*Exercise requirements:* In the entries below, which lines run from the one containing "персональных данных, таких как адрес" to the one containing "Najnowsze badania dowodzą, że"? Copy exactly those lines, ends included, and no others.

+++

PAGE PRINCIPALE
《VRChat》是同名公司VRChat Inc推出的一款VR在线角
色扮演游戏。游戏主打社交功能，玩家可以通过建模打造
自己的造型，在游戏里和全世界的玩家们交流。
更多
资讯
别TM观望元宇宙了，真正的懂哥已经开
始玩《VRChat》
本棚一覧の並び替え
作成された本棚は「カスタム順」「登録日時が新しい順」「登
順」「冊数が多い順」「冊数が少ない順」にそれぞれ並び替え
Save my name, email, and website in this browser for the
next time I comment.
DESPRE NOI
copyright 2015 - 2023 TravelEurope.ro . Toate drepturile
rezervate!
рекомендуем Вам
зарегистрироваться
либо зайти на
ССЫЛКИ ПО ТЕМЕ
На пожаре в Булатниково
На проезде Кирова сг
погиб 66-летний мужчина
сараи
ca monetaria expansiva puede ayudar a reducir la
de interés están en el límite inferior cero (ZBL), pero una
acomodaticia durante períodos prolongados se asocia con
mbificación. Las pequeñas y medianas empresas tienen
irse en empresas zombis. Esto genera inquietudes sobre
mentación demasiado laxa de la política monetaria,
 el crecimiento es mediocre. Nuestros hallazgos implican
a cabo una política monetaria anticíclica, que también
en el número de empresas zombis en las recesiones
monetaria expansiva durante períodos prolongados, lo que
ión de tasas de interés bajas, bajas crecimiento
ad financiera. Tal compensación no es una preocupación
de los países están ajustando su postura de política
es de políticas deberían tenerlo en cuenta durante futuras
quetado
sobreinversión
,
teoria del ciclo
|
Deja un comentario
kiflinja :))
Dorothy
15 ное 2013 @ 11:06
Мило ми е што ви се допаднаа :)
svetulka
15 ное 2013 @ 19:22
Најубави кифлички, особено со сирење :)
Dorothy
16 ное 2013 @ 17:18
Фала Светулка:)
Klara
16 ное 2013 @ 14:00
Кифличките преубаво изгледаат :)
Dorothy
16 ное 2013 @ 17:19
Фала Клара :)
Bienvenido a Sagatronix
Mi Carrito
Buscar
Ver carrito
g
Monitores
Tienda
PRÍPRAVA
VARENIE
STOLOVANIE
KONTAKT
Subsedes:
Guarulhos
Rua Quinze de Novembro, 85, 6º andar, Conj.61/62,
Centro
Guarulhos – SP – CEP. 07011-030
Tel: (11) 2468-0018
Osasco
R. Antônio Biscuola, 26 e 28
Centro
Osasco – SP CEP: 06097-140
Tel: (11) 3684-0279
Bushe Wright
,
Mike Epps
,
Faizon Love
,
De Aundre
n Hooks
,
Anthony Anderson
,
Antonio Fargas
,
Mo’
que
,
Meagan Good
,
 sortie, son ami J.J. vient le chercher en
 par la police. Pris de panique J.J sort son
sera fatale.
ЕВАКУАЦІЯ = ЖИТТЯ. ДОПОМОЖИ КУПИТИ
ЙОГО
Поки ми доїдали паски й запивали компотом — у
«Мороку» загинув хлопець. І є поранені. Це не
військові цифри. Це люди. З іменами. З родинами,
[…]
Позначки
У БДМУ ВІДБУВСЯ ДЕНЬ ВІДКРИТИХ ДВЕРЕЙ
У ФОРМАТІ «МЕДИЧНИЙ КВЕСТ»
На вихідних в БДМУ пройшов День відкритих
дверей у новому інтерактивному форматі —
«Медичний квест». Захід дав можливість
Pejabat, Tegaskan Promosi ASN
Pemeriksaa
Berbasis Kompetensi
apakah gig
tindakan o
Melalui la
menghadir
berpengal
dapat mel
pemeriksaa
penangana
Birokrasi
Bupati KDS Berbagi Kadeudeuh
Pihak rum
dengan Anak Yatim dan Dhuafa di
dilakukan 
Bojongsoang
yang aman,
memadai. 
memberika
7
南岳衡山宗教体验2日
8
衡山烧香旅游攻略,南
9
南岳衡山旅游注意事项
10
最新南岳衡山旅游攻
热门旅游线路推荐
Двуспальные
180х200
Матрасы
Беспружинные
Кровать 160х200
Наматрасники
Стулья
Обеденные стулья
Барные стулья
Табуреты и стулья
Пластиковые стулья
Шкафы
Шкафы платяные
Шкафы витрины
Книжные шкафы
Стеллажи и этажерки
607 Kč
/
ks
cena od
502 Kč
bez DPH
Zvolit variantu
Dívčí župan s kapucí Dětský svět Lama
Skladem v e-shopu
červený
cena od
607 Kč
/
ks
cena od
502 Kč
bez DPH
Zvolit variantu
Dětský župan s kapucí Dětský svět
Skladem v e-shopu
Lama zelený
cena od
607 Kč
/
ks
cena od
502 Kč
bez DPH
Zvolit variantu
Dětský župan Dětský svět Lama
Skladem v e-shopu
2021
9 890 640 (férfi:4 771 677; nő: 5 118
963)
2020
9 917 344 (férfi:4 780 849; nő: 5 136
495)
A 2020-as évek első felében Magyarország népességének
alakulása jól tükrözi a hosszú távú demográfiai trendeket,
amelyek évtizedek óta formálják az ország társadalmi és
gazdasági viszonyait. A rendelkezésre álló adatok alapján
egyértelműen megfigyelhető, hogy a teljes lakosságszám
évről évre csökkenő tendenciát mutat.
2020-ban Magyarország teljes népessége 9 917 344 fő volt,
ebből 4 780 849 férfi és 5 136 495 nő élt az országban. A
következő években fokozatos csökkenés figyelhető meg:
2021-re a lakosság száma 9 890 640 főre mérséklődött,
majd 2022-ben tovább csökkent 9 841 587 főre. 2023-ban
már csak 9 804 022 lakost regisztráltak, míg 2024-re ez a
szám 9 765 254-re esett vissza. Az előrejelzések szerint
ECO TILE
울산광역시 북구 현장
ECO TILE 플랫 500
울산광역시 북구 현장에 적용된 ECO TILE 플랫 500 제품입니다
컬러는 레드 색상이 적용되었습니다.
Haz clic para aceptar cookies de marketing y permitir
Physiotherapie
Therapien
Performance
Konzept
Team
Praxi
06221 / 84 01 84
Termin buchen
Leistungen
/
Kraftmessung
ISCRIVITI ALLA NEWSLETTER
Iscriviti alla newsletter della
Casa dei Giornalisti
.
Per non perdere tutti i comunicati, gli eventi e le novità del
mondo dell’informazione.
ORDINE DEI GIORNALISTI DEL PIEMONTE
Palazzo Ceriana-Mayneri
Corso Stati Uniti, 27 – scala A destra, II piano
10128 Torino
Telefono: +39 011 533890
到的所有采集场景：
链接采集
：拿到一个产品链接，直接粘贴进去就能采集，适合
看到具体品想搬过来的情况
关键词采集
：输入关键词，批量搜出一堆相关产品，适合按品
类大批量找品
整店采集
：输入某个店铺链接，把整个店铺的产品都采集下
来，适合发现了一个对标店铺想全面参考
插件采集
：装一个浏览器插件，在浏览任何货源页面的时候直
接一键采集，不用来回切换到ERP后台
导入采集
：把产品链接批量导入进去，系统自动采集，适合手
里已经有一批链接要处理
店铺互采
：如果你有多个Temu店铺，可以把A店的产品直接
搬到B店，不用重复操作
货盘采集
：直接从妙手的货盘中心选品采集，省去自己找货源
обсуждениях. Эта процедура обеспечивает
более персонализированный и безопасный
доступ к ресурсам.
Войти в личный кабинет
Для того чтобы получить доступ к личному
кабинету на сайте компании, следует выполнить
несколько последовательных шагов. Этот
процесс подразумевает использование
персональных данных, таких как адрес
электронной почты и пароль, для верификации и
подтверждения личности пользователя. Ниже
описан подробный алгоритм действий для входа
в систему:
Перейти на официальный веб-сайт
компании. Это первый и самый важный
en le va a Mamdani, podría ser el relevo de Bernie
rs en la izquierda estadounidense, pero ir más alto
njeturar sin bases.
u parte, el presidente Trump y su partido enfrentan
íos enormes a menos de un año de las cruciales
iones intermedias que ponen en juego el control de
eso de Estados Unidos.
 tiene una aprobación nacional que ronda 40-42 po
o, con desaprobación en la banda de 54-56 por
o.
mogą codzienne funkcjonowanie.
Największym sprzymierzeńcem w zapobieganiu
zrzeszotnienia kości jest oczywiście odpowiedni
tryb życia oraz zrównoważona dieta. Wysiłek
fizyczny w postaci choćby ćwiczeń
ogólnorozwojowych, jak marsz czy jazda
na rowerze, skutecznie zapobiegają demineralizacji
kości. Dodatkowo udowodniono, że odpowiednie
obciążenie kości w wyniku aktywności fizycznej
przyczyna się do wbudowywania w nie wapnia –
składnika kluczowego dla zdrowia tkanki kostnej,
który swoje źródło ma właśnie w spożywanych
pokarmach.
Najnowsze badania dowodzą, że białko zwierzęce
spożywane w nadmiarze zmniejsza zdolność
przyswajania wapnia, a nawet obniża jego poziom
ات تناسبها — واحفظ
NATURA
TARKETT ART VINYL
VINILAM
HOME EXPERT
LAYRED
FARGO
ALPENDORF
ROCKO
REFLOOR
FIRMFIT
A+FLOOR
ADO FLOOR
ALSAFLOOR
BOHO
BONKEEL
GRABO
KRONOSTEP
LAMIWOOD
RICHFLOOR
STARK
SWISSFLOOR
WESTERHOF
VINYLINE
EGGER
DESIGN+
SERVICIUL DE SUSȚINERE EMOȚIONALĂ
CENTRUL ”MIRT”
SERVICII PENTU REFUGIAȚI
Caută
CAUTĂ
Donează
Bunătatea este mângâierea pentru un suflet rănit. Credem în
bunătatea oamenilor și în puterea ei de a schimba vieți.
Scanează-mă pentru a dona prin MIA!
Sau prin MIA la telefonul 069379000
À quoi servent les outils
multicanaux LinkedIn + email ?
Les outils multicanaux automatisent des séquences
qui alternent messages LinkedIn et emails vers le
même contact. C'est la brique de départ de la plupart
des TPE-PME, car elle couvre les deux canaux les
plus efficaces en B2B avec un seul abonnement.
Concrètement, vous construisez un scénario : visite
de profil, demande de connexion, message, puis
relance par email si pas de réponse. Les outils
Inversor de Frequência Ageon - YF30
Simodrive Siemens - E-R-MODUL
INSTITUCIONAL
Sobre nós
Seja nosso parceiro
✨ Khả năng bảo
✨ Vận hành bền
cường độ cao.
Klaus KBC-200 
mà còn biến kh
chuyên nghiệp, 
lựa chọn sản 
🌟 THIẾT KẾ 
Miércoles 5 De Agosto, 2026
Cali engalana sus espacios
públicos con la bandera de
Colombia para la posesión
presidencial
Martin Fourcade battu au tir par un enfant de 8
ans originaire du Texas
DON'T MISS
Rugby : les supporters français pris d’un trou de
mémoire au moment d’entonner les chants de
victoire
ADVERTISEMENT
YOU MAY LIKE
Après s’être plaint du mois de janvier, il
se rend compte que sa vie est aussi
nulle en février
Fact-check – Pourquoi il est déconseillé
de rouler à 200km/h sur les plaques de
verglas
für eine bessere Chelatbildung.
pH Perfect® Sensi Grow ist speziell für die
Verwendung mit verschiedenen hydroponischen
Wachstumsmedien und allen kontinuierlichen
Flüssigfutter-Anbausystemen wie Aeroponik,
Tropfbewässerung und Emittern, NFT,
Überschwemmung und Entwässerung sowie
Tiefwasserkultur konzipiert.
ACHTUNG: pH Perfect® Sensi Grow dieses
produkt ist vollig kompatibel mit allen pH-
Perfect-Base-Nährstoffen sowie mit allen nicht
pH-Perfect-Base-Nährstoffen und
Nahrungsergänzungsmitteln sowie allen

+++

*Result of this task:*
персональных данных, таких как адрес
электронной почты и пароль, для верификации и
подтверждения личности пользователя. Ниже
описан подробный алгоритм действий для входа
в систему:
Перейти на официальный веб-сайт
компании. Это первый и самый важный
en le va a Mamdani, podría ser el relevo de Bernie
rs en la izquierda estadounidense, pero ir más alto
njeturar sin bases.
u parte, el presidente Trump y su partido enfrentan
íos enormes a menos de un año de las cruciales
iones intermedias que ponen en juego el control de
eso de Estados Unidos.
 tiene una aprobación nacional que ronda 40-42 po
o, con desaprobación en la banda de 54-56 por
o.
mogą codzienne funkcjonowanie.
Największym sprzymierzeńcem w zapobieganiu
zrzeszotnienia kości jest oczywiście odpowiedni
tryb życia oraz zrównoważona dieta. Wysiłek
fizyczny w postaci choćby ćwiczeń
ogólnorozwojowych, jak marsz czy jazda
na rowerze, skutecznie zapobiegają demineralizacji
kości. Dodatkowo udowodniono, że odpowiednie
obciążenie kości w wyniku aktywności fizycznej
przyczyna się do wbudowywania w nie wapnia –
składnika kluczowego dla zdrowia tkanki kostnej,
który swoje źródło ma właśnie w spożywanych
pokarmach.
Najnowsze badania dowodzą, że białko zwierzęce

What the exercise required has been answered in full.